Von daher nicht der ganz große Wurf, aber ein weiterer guter Roman von Stephen King, der thematisch immer mehr an mich heranreift. Oder reife ich an ihn heran? Man weiß es nicht.

Bewertung:

Hörbuch: 7 von 10 Punkten

Sprecher: 10 von 10 Punkten

Weitere Rezensionen von Stephen King-Hörbüchern auf dem Blog:

Todesmarsch

Es

Joyland

shining

3 Gedanken zu “Rezension: ‚Doctor Sleep‘ von Stephen King

  1. buzzaldrinsblog 9. Januar 2014 / 12:53

    Ich finde deine Meinung interessant, gerade auch weil ich Joyland etwas lieber gelesen habe als „Doctor Sleep“. Vielleicht hätte es dem Roman gut getan, Horror Horror sein zu lassen und sich stattdessen auf die Entwicklung von Danny zu konzentrieren.

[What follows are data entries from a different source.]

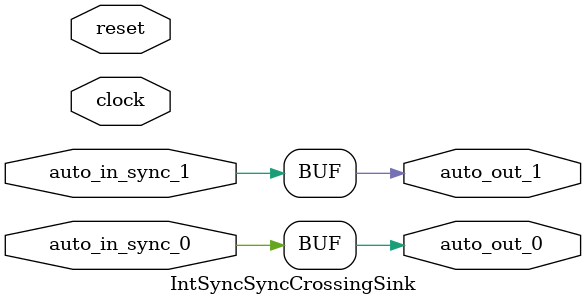
<source format=v>
module IntSyncSyncCrossingSink(
  input   clock,
  input   reset,
  input   auto_in_sync_0,
  input   auto_in_sync_1,
  output  auto_out_0,
  output  auto_out_1
);
  assign auto_out_0 = auto_in_sync_0; // @[Nodes.scala 1210:84 LazyModule.scala 309:16]
  assign auto_out_1 = auto_in_sync_1; // @[Nodes.scala 1210:84 LazyModule.scala 309:16]
endmodule

</source>
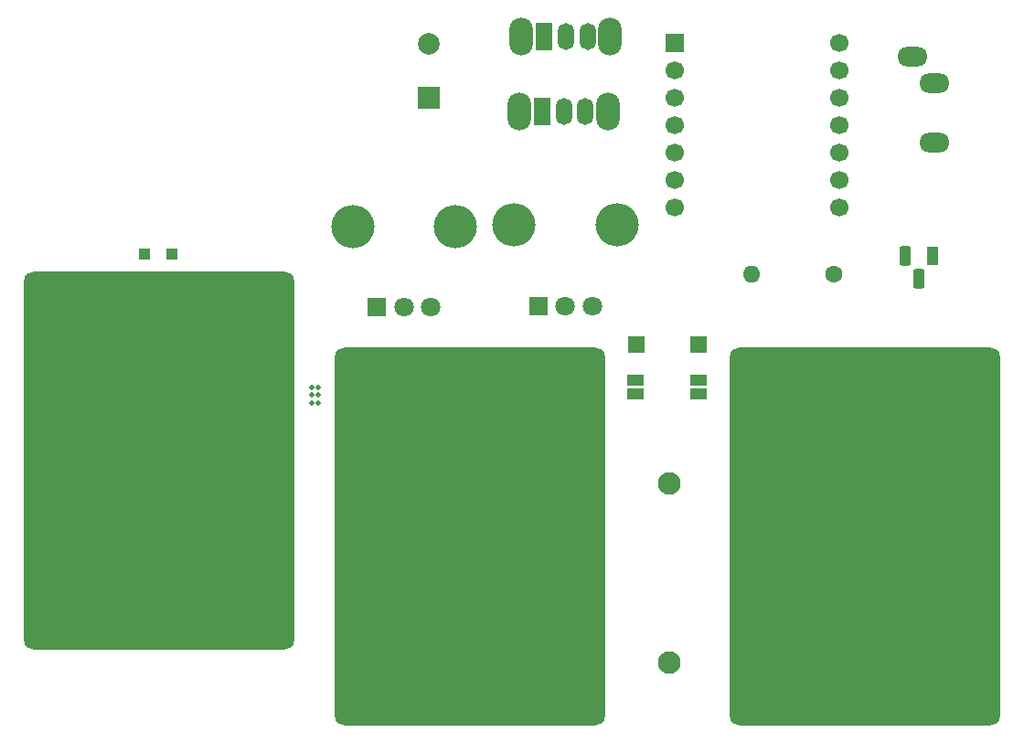
<source format=gbr>
%TF.GenerationSoftware,KiCad,Pcbnew,8.0.5*%
%TF.CreationDate,2025-07-03T02:12:51-07:00*%
%TF.ProjectId,Penguin_Paddle,50656e67-7569-46e5-9f50-6164646c652e, 4*%
%TF.SameCoordinates,Original*%
%TF.FileFunction,Soldermask,Top*%
%TF.FilePolarity,Negative*%
%FSLAX46Y46*%
G04 Gerber Fmt 4.6, Leading zero omitted, Abs format (unit mm)*
G04 Created by KiCad (PCBNEW 8.0.5) date 2025-07-03 02:12:51*
%MOMM*%
%LPD*%
G01*
G04 APERTURE LIST*
G04 Aperture macros list*
%AMRoundRect*
0 Rectangle with rounded corners*
0 $1 Rounding radius*
0 $2 $3 $4 $5 $6 $7 $8 $9 X,Y pos of 4 corners*
0 Add a 4 corners polygon primitive as box body*
4,1,4,$2,$3,$4,$5,$6,$7,$8,$9,$2,$3,0*
0 Add four circle primitives for the rounded corners*
1,1,$1+$1,$2,$3*
1,1,$1+$1,$4,$5*
1,1,$1+$1,$6,$7*
1,1,$1+$1,$8,$9*
0 Add four rect primitives between the rounded corners*
20,1,$1+$1,$2,$3,$4,$5,0*
20,1,$1+$1,$4,$5,$6,$7,0*
20,1,$1+$1,$6,$7,$8,$9,0*
20,1,$1+$1,$8,$9,$2,$3,0*%
G04 Aperture macros list end*
%ADD10RoundRect,0.833333X-11.666667X-16.666667X11.666667X-16.666667X11.666667X16.666667X-11.666667X16.666667X0*%
%ADD11RoundRect,0.250000X-0.550000X-0.550000X0.550000X-0.550000X0.550000X0.550000X-0.550000X0.550000X0*%
%ADD12R,1.100000X1.800000*%
%ADD13RoundRect,0.275000X0.275000X0.625000X-0.275000X0.625000X-0.275000X-0.625000X0.275000X-0.625000X0*%
%ADD14C,2.100000*%
%ADD15O,4.000000X4.000000*%
%ADD16R,1.800000X1.800000*%
%ADD17C,1.800000*%
%ADD18R,1.500000X1.000000*%
%ADD19R,1.000000X1.000000*%
%ADD20R,1.700000X1.700000*%
%ADD21C,1.700000*%
%ADD22O,2.800000X1.800000*%
%ADD23C,0.500000*%
%ADD24R,2.000000X2.000000*%
%ADD25C,2.000000*%
%ADD26C,1.600000*%
%ADD27O,1.600000X1.600000*%
%ADD28O,2.200000X3.500000*%
%ADD29R,1.500000X2.500000*%
%ADD30O,1.500000X2.500000*%
G04 APERTURE END LIST*
D10*
%TO.C,TP1*%
X242560000Y-131190000D03*
%TD*%
%TO.C,TP2*%
X205970000Y-131215000D03*
%TD*%
D11*
%TO.C,J3*%
X221410000Y-113480000D03*
%TD*%
D12*
%TO.C,Q1*%
X248870000Y-105260000D03*
D13*
X247600000Y-107330000D03*
X246330000Y-105260000D03*
%TD*%
D10*
%TO.C,TP2*%
X177230000Y-124205000D03*
%TD*%
D14*
%TO.C,REF\u002A\u002A*%
X224480000Y-142880000D03*
%TD*%
D15*
%TO.C,RV2*%
X195140000Y-102485000D03*
X204640000Y-102485000D03*
D16*
X197390000Y-109985000D03*
D17*
X199890000Y-109985000D03*
X202390000Y-109985000D03*
%TD*%
D15*
%TO.C,RV1*%
X210080000Y-102355000D03*
X219580000Y-102355000D03*
D16*
X212330000Y-109855000D03*
D17*
X214830000Y-109855000D03*
X217330000Y-109855000D03*
%TD*%
D18*
%TO.C,JP1*%
X221290000Y-116740000D03*
X221290000Y-118040000D03*
%TD*%
D19*
%TO.C,REF\u002A\u002A*%
X175890000Y-105040000D03*
%TD*%
D14*
%TO.C,REF\u002A\u002A*%
X224480000Y-126280000D03*
%TD*%
D20*
%TO.C,U1*%
X224980000Y-85480000D03*
D21*
X224980000Y-88020000D03*
X224980000Y-90560000D03*
X224980000Y-93100000D03*
X224980000Y-95640000D03*
X224980000Y-98180000D03*
X224980000Y-100720000D03*
X240230000Y-100720000D03*
X240230000Y-98180000D03*
X240230000Y-95640000D03*
X240230000Y-93100000D03*
X240230000Y-90560000D03*
X240230000Y-88020000D03*
X240230000Y-85480000D03*
%TD*%
D18*
%TO.C,JP2*%
X227180000Y-116750000D03*
X227180000Y-118050000D03*
%TD*%
D11*
%TO.C,J1*%
X227170000Y-113460000D03*
%TD*%
D22*
%TO.C,J2*%
X248960000Y-94700000D03*
X246960000Y-86800000D03*
X248960000Y-89200000D03*
%TD*%
D23*
%TO.C,mouse-bite-1mm-3mm*%
X191320000Y-118820000D03*
X191920000Y-118820000D03*
X191320000Y-118110000D03*
X191920000Y-118110000D03*
X191920000Y-117410000D03*
X191320000Y-117400000D03*
%TD*%
D24*
%TO.C,LS1*%
X202170000Y-90580000D03*
D25*
X202170000Y-85580000D03*
%TD*%
D26*
%TO.C,R1*%
X239650000Y-106960000D03*
D27*
X232030000Y-106960000D03*
%TD*%
D28*
%TO.C,SW2*%
X210580000Y-91840000D03*
X218780000Y-91840000D03*
D29*
X212680000Y-91840000D03*
D30*
X214680000Y-91840000D03*
X216680000Y-91840000D03*
%TD*%
D28*
%TO.C,SW1*%
X210770000Y-84910000D03*
X218970000Y-84910000D03*
D29*
X212870000Y-84910000D03*
D30*
X214870000Y-84910000D03*
X216870000Y-84910000D03*
%TD*%
D19*
%TO.C,REF\u002A\u002A*%
X178380000Y-105060000D03*
%TD*%
M02*

</source>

Ich weiß es nicht, ich finde die Idee aber bei weitem nicht abwegig. :-)

    • papercuts1 9. Januar 2014 / 19:53

      Hallo Mara!

      Natürlich ist das verwegen von mir, einfach zu sagen, man hätte den Horror-Teil ja weglassen können. Ganz so simpel wäre das ja doch nicht. Aber ich habe mich einfach ständig dabei erwischt, dass ich durch die Stellen, bei denen es um den ‚Knoten‘ ging, am liebsten durchgespult hätte. Diese Seite der Geschichte hat mich einfach nicht interessiert. Für die Vampir-Figuren empfand ich nichts anderes als Abscheu, und ihre Entwicklung war mir egal.
      Außerdem hat mich DOCTOR SLEEP im Grundton oft an JOYLAND erinnert, das ich ja – so wie du – sehr gerne mochte. Da habe ich den Horror-Aspekt überhaupt nicht vermisst. Und auch hier bieten m.E. nach allein schon die Charaktere von Dan und Abra genug Potential, um auch ohne ‚Vampire‘ einen Roman zu füllen.
      Mit anderen Worten: Schön, dass du meine Idee nicht total abwegig findest!